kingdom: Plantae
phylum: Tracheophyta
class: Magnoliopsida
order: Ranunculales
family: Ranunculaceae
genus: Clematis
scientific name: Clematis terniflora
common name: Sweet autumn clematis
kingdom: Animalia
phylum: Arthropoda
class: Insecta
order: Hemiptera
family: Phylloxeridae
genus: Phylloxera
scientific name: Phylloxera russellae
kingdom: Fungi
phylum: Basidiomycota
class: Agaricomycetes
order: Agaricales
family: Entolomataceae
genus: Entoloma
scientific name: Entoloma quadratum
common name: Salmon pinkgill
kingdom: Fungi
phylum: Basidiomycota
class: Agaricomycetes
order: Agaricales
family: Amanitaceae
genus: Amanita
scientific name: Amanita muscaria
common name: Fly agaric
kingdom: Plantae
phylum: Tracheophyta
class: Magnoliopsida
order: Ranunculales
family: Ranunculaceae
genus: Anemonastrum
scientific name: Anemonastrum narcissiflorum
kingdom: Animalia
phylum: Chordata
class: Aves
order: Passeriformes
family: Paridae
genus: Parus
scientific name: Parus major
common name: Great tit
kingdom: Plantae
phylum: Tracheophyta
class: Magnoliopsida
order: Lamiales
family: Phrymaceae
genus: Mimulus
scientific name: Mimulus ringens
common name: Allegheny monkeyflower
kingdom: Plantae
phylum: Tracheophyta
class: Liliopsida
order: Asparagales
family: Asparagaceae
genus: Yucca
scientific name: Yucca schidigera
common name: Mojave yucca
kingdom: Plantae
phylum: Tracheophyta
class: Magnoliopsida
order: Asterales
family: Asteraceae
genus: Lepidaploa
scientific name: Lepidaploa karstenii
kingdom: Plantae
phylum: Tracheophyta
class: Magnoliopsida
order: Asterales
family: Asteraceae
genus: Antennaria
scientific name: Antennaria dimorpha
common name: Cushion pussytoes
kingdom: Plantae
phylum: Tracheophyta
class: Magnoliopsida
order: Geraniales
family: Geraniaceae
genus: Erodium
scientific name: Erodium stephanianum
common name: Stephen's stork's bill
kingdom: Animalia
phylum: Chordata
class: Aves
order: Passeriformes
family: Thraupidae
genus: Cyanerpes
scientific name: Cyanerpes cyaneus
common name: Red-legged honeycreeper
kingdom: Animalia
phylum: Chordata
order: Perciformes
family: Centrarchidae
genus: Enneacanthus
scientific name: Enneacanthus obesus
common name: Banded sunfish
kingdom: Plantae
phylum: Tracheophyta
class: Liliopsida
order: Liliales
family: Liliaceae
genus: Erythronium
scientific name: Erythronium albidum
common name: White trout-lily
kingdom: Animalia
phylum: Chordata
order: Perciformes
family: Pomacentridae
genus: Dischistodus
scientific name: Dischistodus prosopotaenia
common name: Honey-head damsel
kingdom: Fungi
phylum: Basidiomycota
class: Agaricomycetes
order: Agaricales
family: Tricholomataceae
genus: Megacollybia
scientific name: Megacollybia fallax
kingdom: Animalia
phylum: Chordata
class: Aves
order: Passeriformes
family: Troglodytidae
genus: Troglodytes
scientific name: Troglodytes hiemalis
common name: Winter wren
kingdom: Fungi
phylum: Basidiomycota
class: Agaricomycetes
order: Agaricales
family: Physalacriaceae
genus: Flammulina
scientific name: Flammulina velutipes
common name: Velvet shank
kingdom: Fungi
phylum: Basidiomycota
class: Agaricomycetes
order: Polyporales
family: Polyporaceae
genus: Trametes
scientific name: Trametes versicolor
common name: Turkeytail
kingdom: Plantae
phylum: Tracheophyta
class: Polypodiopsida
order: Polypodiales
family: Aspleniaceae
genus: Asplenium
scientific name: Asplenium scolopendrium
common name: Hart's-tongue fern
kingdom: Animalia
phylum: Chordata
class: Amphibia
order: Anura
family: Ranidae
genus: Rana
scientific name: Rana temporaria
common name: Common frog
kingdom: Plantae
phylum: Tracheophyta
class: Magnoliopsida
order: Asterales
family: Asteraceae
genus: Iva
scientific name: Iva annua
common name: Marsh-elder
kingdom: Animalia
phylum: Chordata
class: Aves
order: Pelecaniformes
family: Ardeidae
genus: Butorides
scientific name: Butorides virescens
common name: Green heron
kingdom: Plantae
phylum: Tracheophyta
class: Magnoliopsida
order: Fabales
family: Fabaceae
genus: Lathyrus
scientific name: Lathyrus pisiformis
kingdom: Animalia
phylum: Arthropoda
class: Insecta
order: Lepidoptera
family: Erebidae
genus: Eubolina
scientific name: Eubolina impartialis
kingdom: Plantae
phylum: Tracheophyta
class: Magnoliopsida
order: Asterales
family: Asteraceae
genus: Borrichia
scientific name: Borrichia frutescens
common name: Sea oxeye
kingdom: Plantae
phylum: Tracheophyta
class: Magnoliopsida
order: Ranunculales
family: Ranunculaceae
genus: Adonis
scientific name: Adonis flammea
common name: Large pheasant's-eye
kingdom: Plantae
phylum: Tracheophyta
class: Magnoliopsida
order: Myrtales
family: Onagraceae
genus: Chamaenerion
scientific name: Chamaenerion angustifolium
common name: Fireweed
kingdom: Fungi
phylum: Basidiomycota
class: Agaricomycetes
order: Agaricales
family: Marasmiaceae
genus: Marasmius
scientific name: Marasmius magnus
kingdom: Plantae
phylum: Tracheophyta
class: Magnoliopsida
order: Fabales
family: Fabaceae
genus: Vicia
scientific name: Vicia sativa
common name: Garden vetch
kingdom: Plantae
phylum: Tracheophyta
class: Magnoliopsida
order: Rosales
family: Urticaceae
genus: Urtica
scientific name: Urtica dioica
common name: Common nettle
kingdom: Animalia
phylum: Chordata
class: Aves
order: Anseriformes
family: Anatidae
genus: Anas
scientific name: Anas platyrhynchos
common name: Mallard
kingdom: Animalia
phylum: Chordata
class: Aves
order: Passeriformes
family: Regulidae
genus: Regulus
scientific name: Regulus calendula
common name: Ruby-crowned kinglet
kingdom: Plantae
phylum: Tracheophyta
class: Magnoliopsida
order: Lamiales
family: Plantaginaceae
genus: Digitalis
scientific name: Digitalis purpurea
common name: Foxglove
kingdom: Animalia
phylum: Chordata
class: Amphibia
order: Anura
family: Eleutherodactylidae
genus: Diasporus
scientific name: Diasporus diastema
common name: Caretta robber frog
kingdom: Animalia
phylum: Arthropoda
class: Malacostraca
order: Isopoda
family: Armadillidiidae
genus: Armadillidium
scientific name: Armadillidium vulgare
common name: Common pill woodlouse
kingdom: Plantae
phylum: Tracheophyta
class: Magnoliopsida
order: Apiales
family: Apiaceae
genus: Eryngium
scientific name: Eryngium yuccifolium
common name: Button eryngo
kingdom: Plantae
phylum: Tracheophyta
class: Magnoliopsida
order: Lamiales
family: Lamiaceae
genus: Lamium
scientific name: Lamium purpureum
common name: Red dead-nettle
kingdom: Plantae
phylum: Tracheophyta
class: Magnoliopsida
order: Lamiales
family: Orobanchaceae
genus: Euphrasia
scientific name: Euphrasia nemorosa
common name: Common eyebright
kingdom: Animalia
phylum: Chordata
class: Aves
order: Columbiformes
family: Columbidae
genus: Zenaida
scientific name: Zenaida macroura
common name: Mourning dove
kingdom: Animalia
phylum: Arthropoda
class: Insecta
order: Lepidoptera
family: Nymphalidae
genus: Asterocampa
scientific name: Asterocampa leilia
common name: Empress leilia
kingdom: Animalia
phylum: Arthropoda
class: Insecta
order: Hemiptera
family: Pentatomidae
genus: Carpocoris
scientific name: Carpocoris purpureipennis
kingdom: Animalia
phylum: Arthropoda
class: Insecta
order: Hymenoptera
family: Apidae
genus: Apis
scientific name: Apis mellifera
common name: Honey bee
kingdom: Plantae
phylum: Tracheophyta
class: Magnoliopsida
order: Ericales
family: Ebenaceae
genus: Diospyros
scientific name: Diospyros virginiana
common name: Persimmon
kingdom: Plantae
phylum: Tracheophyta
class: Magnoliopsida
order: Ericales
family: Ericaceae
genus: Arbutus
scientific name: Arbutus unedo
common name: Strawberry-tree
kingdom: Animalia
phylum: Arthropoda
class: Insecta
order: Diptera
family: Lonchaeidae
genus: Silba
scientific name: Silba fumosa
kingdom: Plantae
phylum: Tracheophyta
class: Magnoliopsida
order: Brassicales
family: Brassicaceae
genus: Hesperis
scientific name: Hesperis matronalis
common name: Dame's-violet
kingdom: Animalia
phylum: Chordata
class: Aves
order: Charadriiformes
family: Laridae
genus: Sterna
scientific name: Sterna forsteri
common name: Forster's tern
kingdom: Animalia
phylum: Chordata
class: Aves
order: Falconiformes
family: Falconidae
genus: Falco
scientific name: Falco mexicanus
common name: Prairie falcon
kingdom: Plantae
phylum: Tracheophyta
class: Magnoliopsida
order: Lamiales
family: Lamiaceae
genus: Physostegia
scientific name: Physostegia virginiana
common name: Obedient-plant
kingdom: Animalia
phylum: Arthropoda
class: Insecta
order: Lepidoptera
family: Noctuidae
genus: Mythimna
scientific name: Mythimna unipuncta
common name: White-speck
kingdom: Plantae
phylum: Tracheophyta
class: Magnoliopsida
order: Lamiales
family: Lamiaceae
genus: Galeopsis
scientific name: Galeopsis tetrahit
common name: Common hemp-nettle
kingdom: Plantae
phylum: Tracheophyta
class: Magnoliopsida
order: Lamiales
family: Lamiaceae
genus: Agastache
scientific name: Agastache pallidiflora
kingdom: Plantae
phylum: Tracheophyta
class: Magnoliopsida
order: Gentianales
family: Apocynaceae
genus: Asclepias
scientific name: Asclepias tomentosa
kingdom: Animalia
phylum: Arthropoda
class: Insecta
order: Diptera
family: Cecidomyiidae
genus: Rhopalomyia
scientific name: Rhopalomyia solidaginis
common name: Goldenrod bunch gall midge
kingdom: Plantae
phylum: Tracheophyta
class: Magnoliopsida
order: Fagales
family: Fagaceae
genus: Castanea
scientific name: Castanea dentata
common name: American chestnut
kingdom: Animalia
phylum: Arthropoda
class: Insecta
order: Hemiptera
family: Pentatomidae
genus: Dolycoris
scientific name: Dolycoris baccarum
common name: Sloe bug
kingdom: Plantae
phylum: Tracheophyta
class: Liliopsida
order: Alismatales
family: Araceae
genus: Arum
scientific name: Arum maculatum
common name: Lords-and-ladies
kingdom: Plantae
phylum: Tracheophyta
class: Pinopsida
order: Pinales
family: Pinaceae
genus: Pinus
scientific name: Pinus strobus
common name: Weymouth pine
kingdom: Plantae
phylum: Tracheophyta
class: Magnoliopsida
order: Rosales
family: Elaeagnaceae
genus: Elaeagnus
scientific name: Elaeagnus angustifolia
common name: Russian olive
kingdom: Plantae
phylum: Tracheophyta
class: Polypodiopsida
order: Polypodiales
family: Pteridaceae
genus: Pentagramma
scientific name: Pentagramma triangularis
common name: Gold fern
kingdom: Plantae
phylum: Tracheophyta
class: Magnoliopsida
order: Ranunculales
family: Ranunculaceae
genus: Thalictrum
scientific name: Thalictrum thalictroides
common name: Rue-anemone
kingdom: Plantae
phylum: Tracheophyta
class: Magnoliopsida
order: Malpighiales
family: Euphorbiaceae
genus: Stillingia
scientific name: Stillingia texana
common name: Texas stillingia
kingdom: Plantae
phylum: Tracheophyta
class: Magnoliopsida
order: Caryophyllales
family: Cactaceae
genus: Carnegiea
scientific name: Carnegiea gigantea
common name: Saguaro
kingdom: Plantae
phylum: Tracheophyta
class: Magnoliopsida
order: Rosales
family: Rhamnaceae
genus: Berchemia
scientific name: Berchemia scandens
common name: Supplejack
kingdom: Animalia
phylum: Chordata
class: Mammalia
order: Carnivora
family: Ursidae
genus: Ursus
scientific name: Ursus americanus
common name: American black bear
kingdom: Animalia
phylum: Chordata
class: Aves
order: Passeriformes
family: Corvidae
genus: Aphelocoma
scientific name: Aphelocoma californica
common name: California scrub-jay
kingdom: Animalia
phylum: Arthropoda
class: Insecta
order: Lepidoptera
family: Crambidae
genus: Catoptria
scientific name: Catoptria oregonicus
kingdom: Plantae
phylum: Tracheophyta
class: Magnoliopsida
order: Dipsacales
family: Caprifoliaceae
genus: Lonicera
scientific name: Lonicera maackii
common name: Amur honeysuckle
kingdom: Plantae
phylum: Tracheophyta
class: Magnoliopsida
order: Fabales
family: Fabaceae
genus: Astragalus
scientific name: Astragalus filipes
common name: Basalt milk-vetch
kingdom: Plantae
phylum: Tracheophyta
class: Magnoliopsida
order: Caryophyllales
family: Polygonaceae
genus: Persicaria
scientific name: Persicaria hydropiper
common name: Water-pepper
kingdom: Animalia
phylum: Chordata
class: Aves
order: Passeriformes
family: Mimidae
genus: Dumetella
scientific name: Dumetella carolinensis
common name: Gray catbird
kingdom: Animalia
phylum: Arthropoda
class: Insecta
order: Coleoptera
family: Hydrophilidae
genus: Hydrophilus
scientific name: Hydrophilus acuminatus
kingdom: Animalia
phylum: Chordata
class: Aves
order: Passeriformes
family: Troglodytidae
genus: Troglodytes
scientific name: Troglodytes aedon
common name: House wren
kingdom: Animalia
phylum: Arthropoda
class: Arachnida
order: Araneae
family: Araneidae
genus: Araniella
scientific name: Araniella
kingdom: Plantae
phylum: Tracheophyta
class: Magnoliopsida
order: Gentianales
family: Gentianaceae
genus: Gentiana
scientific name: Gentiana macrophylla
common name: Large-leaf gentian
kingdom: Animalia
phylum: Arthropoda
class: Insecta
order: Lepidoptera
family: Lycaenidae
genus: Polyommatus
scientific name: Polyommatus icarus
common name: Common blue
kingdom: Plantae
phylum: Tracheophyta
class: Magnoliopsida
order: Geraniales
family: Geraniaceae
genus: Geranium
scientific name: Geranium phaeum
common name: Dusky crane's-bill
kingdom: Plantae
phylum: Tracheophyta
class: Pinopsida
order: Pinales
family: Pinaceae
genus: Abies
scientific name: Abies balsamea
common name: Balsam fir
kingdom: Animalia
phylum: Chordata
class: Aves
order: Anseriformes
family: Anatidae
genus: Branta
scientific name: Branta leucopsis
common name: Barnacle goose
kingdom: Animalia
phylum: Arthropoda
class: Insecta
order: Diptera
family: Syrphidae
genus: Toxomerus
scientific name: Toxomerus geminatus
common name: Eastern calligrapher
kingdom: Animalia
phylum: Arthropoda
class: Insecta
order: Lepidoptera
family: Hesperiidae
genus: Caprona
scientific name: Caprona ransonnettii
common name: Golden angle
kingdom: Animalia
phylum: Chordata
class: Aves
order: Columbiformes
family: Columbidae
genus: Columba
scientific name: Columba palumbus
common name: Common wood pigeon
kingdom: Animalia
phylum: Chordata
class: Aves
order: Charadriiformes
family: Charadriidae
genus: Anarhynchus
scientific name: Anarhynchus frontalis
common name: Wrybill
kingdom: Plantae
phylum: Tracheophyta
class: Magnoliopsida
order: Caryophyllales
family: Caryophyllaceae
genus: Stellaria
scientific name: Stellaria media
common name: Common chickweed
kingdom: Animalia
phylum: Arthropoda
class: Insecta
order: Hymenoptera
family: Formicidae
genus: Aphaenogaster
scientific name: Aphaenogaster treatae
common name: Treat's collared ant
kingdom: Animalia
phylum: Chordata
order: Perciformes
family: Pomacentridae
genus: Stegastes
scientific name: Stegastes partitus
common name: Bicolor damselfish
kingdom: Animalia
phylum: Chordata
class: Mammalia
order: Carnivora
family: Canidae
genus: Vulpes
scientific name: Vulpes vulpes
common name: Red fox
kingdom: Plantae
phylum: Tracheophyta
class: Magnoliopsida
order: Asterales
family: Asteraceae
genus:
########################################
■ REQUIREMENT
Render the part of the listing that opens with the line containing "genus: Digitalis" and closes with the line containing "common name: Red dead-nettle" as a Markdown table with the columns Number and Text, one numbered row per line and blank lines omitted.

■ FINISHED EXERCISE
| Number | Text |
|---|---|
| 1 | genus: Digitalis |
| 2 | scientific name: Digitalis purpurea |
| 3 | common name: Foxglove |
| 4 | kingdom: Animalia |
| 5 | phylum: Chordata |
| 6 | class: Amphibia |
| 7 | order: Anura |
| 8 | family: Eleutherodactylidae |
| 9 | genus: Diasporus |
| 10 | scientific name: Diasporus diastema |
| 11 | common name: Caretta robber frog |
| 12 | kingdom: Animalia |
| 13 | phylum: Arthropoda |
| 14 | class: Malacostraca |
| 15 | order: Isopoda |
| 16 | family: Armadillidiidae |
| 17 | genus: Armadillidium |
| 18 | scientific name: Armadillidium vulgare |
| 19 | common name: Common pill woodlouse |
| 20 | kingdom: Plantae |
| 21 | phylum: Tracheophyta |
| 22 | class: Magnoliopsida |
| 23 | order: Apiales |
| 24 | family: Apiaceae |
| 25 | genus: Eryngium |
| 26 | scientific name: Eryngium yuccifolium |
| 27 | common name: Button eryngo |
| 28 | kingdom: Plantae |
| 29 | phylum: Tracheophyta |
| 30 | class: Magnoliopsida |
| 31 | order: Lamiales |
| 32 | family: Lamiaceae |
| 33 | genus: Lamium |
| 34 | scientific name: Lamium purpureum |
| 35 | common name: Red dead-nettle |